Right now I'm working out of my half of the garage for a shop. My wife and her car get the other half.

I'm looking forward to sharing my work and being inspired by your work.

Here's a few photos of my work and shop.PXL_20250918_235208738.PORTRAIT.jpgPXL_20250915_153520433.PORTRAIT.jpgPXL_20250914_181615438.jpg
 
Welcome to the forum, Justin! Keep posting your work here; it's good stuff. By the way, did you adapt the copper lid to the piece or did you make it from scratch or what?

Mark
 
Welcome to the forum, Justin! Keep posting your work here; it's good stuff. By the way, did you adapt the copper lid to the piece or did you make it from scratch or what?

Mark
Thanks Mark. It's from scratch. I adapted a technique from Steve McNeil that he demonstrated at SWAT in Waco this year. I turned a form that had the shape I wanted into a scrap on a face plate. Then used the tailstock to hold a copper sheet into the form, then sunk it into the form with a ball peen hammer. Then once it had the shape I wanted I turned off the edge with a carbide diamond tool. here's my practice with aluminum.PXL_20250913_145817227.jpg
 
Right now I'm working out of my half of the garage for a shop. My wife and her car get the other half.

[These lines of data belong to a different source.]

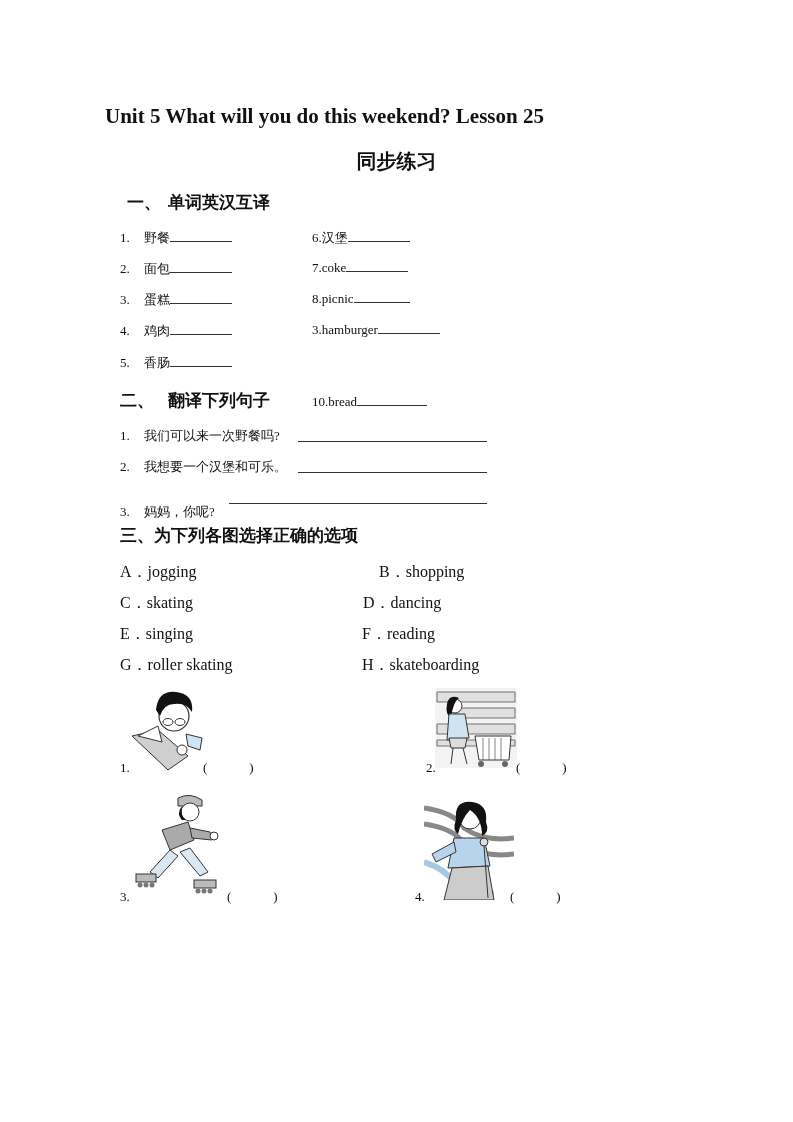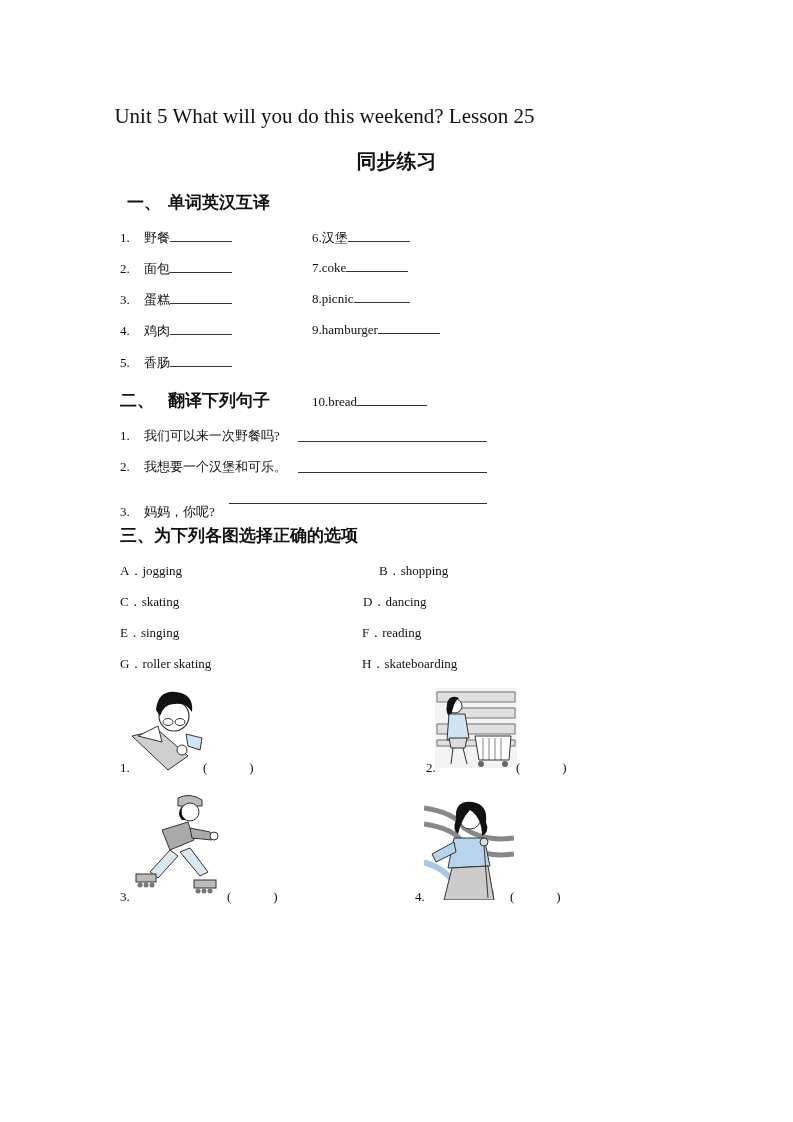--- a/index.html
+++ b/index.html
@@ -10,7 +10,7 @@
     .abs { position: absolute; }
     .title {
       left: 0; width: 649px; top: 104px; text-align: center;
-      font-weight: normal; font-size: 21px; font-family: "Liberation Serif", serif;
+      font-weight: bold; font-size: 21px; font-family: "Liberation Serif", serif;
     }
     .subtitle {
       left: 0; width: 793px; top: 148px; text-align: center;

You’re having too much fun!

When we moved to this farm my shop was 1/2 a 2-car garage until I built a shop down by the barn.

It was great! But tight. When a friend came over one had to step outside so the other could get to the lathe! Did a lot of turning there! Besides a full-sized lathe, I had a mini lathe, two bandsaws, routers, sanders, wood storage, planer, workbench, shelves, and too many lathe tools. The radial arm saw did stick a TINY bit into the car parking side!

The garage wasn’t heated or cooled so in the summer I used a fan and opened the garage door when it wasn’t too hot. For the winter a kerosene heater knocked off the chill if I remembered to start it up ahead of time! I used a big shop vac for dust collection and ceiling-mounted Jet air cleaner worked well to pull the fines out of the air.

The metal work looks fun. I learned once to make carve/grind a hollow into the end grain of a piece of log then peen the metal into the hollow with special smooth tools. Kind of noisy!